- **Exercise details**:
Return each line in the rows below that contains the string "entities". Treat uppercase and lowercase letters as different.

- **Records provided**:
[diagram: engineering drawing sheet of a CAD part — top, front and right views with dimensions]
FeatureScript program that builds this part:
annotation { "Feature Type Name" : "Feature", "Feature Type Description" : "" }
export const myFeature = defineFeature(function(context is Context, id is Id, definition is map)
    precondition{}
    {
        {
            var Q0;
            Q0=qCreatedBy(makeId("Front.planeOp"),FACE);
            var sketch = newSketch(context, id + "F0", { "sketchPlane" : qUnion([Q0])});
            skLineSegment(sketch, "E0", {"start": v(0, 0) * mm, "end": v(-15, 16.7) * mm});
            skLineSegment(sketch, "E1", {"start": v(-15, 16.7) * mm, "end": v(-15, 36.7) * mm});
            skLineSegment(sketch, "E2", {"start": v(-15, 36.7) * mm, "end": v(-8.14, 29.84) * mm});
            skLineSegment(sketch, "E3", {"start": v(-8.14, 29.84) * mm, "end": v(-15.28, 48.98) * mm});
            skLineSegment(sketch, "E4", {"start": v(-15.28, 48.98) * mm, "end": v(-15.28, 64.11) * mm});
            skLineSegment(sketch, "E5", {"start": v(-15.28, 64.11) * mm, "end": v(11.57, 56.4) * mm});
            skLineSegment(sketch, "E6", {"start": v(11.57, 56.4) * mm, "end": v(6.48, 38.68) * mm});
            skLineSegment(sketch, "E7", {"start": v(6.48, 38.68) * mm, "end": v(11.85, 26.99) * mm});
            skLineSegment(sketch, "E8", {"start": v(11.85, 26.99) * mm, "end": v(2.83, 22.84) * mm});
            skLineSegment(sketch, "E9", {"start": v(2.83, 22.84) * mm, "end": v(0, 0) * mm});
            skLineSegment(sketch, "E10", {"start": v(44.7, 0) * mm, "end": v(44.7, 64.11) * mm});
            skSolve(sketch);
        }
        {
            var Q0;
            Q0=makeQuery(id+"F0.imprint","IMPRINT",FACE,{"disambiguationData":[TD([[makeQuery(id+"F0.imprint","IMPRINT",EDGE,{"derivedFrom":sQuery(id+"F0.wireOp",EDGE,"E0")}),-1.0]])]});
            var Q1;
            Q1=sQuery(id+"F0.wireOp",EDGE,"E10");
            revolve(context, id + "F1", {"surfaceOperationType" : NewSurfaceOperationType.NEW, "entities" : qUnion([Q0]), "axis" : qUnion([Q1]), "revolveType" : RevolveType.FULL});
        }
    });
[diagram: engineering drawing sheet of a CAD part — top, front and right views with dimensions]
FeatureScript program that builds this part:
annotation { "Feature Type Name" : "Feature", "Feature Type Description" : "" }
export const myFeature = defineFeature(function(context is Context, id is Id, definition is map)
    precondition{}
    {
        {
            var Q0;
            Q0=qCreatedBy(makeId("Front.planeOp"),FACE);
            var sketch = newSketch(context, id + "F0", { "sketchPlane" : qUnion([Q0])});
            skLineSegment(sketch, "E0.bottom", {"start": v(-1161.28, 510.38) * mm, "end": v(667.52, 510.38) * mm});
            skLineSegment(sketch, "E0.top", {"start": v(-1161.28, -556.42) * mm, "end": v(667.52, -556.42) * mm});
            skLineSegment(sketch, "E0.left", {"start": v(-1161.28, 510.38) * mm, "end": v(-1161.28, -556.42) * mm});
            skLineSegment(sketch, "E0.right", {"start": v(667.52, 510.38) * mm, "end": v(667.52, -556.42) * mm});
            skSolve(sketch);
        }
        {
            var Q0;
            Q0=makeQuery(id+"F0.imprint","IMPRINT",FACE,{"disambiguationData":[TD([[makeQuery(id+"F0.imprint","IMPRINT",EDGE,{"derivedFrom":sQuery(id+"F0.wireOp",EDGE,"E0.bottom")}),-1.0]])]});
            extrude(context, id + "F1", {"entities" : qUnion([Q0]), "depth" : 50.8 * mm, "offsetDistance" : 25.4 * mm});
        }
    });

- **The completed task**:
            revolve(context, id + "F1", {"surfaceOperationType" : NewSurfaceOperationType.NEW, "entities" : qUnion([Q0]), "axis" : qUnion([Q1]), "revolveType" : RevolveType.FULL});
            extrude(context, id + "F1", {"entities" : qUnion([Q0]), "depth" : 50.8 * mm, "offsetDistance" : 25.4 * mm});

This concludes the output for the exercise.